Tal vez por eso el enigma sea uno de los núcleos del decir; el enigma de su potencialidad, de su hondura, de su capacidad para instituir y para destituir. Pero el lenguaje, su mundo soterrado y oscuro es la expresión de fuerzas inconscientes, de secretos guardados que determinan muchas de nuestras prácticas. En las palabras vive lo que falla, lo que abre hacia dimensiones inesperadas porque descoloca lo aceptado.

Las palabras pueden ser vehículos de la memoria. Pero las palabras también pueden, al ser pronunciadas sin contexto y vaciando su historicidad, desmantelar las significaciones hasta mimetizarlo todo en un enjambre de banalidades y superficialidades que tienden a generar una homologación espuria entre lo grave del pasado y lo que se quiere decir en el presente.

El ejemplo que tenemos a la mano es el tipo de retórica de la inefable doctora Carrió; una retórica construida entre los pliegues del espectáculo televisivo, de sus códigos y de su capacidad de producir impacto por el impacto mismo, y que trabaja no sobre el contenido sino sobre lo efectista, lo tremendo, lo catastrofal, lo que no necesita de la mediación reflexiva sino que llama a lo instantáneo.

Pero es un modo, también, de vaciar la historia, de achatar los sucesos que se mencionan para ponerlos en comparación con el presente. Así, la doctora Carrió, compara a Néstor Kirchner con Hitler, o les augura a él y a su esposa un destino equivalente al del matrimonio Ceacescu. Sus palabras buscan horadar, desprestigiar, ensuciar, calumniar pagando el precio de banalizar los verdaderos acontecimientos históricos que ella suele citar a diestra y siniestra.

Si Kirchner es Hitler sin Auschwitz, como nos lo ha dicho alguna vez, aquello que aconteció durante los años treinta y parte de los cuarenta, que incluyó, entre otros momentos terribles y siniestros, el exterminio de 6 millones de judíos y de 1 millón de gitanos, el arrasamiento de países, el asesinato masivo de poblaciones civiles, el odio racial transformado en crimen de masas, la censura generalizada, la represión de toda oposición política, es apenas un dato cuya significación queda reducida a la más pura ficción allí donde se pone la actualidad argentina, su “siniestro presente kirchnerista”, a la altura del horror desencadenado por el nacionalsocialismo.

De este modo, la doctora Carrió destroza el sentido de la memoria y banaliza al extremo el sufrimiento de las víctimas del nazismo al homologarlo con su visión del gobierno nacional. Extraña parábola la de un discurso que no escatima absolutamente nada a la hora de vaciar de sentido la significación de los acontecimientos históricos.

::::::::::

_CONSIGNA 1:_
Resume en menos palabras el párrafo del texto sobre el lenguaje y la memoria que empieza con «El ejemplo que tenemos a la mano», sin omitir sus datos principales.
_CONSIGNA 2:_
Contesta estas preguntas con datos del texto sobre el lenguaje y la memoria:
(a) ¿De qué pueden ser vehículos las palabras?
(b) ¿Al destino de qué matrimonio equipara Carrió el que augura a Kirchner y a su esposa?
(c) ¿Cuántos gitanos fueron exterminados, según el texto?
_CONSIGNA 3:_
Prolonga el texto sobre el lenguaje y la memoria a partir de su última oración.

_Registros almacenados:_
::::::::::

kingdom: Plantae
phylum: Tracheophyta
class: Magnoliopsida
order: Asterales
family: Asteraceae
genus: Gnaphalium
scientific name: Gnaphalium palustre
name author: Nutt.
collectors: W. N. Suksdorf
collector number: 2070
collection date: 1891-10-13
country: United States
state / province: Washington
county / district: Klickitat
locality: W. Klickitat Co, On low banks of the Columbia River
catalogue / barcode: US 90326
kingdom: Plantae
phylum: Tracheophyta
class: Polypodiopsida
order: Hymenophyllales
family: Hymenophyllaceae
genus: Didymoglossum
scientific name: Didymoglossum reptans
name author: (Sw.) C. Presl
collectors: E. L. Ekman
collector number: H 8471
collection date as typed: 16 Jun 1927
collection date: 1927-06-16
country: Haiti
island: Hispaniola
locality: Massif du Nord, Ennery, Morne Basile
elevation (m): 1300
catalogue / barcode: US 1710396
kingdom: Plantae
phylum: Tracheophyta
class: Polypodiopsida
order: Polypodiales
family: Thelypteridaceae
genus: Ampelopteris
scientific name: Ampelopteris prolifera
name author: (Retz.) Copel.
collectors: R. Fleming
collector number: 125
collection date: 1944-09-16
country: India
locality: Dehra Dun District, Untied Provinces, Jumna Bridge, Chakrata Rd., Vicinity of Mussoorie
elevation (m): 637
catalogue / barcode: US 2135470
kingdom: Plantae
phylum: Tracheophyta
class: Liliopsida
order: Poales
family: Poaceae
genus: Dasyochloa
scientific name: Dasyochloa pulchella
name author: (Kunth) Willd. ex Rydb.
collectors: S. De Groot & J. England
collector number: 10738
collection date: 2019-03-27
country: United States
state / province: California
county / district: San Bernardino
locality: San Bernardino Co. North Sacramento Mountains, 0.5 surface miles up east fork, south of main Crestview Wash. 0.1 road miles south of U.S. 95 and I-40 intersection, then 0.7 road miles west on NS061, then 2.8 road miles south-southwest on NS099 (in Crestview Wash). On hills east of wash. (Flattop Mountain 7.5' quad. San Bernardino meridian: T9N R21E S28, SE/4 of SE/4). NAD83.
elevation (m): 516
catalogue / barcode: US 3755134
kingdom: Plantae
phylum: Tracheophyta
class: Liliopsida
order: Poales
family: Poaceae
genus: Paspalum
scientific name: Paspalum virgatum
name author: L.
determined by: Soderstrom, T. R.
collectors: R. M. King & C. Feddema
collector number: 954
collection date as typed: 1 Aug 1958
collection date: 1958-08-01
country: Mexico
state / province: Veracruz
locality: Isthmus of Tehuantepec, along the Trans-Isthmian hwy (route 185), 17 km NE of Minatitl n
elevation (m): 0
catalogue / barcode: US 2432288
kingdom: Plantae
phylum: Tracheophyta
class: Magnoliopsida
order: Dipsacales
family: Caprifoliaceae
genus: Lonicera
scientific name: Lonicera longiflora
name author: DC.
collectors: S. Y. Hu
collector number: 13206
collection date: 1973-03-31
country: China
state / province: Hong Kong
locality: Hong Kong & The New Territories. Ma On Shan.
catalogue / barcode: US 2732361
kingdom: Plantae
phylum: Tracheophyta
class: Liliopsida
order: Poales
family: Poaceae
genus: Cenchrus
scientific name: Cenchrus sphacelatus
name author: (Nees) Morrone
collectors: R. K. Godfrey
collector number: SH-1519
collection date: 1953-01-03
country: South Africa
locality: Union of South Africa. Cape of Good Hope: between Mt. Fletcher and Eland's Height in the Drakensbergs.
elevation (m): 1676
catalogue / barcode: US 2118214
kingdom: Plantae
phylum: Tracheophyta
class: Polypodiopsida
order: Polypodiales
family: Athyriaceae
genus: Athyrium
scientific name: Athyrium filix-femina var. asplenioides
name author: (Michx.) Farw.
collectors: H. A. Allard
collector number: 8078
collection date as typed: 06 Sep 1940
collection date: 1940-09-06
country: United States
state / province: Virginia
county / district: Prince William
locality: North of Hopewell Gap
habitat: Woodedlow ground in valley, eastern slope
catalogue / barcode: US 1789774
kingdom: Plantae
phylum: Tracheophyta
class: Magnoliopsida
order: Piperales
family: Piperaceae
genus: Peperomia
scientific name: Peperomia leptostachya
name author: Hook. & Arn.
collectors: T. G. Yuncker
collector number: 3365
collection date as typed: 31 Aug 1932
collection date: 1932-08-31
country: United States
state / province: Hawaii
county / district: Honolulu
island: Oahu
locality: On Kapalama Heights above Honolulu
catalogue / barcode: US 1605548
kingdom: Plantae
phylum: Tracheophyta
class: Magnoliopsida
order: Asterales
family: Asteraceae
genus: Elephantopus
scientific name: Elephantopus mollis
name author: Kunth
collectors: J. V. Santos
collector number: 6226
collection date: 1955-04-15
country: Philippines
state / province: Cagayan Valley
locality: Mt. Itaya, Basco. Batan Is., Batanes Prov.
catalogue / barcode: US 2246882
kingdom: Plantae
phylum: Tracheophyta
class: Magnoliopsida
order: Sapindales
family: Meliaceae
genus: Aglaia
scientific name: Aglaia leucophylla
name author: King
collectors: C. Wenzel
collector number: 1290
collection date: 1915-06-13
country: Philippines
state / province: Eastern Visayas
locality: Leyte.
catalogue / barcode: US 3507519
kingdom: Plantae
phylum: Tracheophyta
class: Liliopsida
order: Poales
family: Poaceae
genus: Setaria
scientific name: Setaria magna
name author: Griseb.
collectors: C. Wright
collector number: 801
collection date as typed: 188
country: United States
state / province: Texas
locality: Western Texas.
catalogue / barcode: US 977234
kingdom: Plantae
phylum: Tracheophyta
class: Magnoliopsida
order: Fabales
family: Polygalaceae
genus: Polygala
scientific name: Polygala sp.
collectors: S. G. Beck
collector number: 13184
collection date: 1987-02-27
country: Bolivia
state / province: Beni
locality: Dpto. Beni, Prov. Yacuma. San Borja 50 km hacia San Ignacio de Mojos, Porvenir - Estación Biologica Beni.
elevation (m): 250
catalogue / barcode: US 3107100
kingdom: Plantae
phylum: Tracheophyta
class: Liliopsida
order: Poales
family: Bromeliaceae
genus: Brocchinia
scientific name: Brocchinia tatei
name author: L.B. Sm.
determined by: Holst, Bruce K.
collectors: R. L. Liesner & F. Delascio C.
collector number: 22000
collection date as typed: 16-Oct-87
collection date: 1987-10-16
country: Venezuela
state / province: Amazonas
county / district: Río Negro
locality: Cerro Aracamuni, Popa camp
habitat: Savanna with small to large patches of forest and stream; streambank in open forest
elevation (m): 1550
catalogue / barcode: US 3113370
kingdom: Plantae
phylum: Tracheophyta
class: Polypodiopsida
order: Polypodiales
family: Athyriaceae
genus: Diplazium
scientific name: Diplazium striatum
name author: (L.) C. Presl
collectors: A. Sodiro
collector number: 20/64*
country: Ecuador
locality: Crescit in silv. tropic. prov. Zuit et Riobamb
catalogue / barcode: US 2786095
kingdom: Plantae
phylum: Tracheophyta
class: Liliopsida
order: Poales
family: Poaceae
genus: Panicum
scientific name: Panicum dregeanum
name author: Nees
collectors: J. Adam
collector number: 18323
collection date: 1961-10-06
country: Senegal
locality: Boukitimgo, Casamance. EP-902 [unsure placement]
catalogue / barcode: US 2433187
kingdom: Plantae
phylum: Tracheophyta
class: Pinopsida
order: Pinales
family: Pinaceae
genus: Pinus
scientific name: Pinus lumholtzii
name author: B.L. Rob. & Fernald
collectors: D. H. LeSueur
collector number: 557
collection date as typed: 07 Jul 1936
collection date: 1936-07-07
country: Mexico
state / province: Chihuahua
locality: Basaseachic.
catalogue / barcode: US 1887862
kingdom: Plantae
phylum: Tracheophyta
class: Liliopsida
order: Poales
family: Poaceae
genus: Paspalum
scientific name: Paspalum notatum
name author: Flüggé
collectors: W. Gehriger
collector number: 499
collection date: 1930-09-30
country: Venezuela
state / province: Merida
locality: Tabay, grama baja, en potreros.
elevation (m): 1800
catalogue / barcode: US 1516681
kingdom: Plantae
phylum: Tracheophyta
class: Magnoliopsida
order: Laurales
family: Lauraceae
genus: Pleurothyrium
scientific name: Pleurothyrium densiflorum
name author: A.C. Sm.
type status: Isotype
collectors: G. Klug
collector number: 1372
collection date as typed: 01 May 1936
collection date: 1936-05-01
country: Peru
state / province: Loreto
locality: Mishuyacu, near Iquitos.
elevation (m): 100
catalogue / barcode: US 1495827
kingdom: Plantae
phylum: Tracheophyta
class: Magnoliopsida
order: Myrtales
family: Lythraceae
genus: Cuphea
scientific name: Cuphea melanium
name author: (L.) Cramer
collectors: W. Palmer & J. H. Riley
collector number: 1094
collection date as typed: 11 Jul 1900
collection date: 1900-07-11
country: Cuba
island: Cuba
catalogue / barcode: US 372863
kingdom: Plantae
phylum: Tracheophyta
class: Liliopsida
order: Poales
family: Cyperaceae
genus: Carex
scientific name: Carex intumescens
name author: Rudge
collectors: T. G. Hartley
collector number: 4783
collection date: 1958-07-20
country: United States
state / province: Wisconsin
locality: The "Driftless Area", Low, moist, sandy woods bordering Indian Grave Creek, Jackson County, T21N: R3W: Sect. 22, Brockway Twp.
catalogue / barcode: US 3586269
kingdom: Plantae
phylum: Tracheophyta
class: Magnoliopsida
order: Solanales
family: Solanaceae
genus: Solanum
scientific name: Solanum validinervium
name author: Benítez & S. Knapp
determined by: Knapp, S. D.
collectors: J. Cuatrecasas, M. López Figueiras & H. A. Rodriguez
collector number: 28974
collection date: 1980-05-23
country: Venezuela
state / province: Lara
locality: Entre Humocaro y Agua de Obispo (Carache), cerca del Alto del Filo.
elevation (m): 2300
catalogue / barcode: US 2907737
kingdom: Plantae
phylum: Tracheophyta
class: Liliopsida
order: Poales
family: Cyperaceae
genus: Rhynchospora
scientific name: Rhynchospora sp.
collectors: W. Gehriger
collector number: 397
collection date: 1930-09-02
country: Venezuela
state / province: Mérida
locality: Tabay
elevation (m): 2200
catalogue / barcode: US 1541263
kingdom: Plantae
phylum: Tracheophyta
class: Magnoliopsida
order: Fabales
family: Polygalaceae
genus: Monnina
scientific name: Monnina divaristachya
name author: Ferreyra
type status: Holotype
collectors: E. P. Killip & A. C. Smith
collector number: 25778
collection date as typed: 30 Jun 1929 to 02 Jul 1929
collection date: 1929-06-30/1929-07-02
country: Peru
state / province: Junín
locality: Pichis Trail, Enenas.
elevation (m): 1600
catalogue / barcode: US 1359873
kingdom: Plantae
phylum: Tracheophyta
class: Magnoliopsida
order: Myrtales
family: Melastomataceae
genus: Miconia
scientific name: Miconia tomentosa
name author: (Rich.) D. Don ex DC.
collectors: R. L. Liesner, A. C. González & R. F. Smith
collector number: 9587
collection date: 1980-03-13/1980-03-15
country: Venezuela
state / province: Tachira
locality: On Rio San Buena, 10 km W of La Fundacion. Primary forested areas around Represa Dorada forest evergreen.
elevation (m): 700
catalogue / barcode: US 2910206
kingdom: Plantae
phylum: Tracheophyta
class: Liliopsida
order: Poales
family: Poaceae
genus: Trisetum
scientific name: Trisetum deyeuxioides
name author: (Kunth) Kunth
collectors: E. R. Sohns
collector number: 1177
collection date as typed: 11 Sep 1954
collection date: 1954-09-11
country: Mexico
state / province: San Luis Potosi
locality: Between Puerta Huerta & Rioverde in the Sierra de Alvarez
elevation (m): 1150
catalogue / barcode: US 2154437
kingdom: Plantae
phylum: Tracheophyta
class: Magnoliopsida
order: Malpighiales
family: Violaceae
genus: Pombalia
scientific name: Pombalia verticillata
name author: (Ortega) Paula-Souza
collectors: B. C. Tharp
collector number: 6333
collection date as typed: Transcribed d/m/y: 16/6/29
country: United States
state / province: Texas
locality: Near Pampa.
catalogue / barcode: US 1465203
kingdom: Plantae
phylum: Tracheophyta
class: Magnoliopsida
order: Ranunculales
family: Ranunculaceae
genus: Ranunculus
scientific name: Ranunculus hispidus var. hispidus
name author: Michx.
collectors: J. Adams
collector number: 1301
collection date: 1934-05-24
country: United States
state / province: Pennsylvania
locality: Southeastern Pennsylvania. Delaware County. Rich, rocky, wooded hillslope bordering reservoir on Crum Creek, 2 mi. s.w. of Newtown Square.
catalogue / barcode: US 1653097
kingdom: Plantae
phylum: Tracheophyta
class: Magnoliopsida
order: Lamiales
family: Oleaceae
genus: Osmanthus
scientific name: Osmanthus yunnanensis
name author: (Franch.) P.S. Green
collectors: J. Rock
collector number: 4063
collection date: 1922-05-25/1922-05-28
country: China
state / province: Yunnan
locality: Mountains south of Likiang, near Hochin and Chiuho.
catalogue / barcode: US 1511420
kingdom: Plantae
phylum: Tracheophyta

::::::::::

_RESPUESTA 1:_
El ejemplo es la retórica de la doctora Carrió, formada en el espectáculo televisivo y en sus códigos. Persigue el impacto por el impacto mismo. No trabaja sobre el contenido, sino sobre lo efectista, lo tremendo y lo catastrofal. Apela a lo instantáneo y no a la mediación reflexiva.

_RESPUESTA 2:_
(a) De la memoria.
(b) Al del matrimonio Ceacescu.
(c) 1 millón.

_RESPUESTA 3:_
Desde otro lugar, tampoco resultó feliz el momento en el que Néstor Kirchner recordó, en su discurso de la plaza del Congreso, a los “comandos civiles” para vincularlos con la protesta agraria. A los ojos de gran parte de la población no resultó creíble esta identificación que terminó por deslegitimar lo que se venía a denunciar.

Cuando las palabras recurren a la historia para construir un puente imposible e inaceptable, lo que termina por suceder es que o la historia verdadera acaba por vaciarse de todo sentido o en el presente los receptores de ese discurso pierden toda capacidad de credibilidad. Lo falso, lo espurio, lo irreal, constituyen, entonces, el fondo del lenguaje destituyendo su núcleo reflexivo y crítico sin el que la democracia queda esencialmente herida. Claro que entre esta frase desafortunada de Kirchner y aquellas otras desmesuradas y en repetición permanente de Carrió existe una gran distancia.

La política, la complejidad de su arte, tiene en el lenguaje un instrumento mayor. Los modos del decir, las formas de la retórica, el uso de las palabras, todo contribuye al espíritu de lo que se intenta hacer. Habilita y deshabilita, genera las condiciones de la gobernabilidad pero también puede iniciar el proceso de su desmembramiento.

Hay, por eso, una responsabilidad última en el arte del decir político, una responsabilidad que debería ir más allá de los intereses sectoriales para abrirse a las necesidades del conjunto de la Nación, en especial cuando se viven tiempos difíciles y las irresponsabilidades de la retórica política acarrea daños muy gravosos para los destinos del país.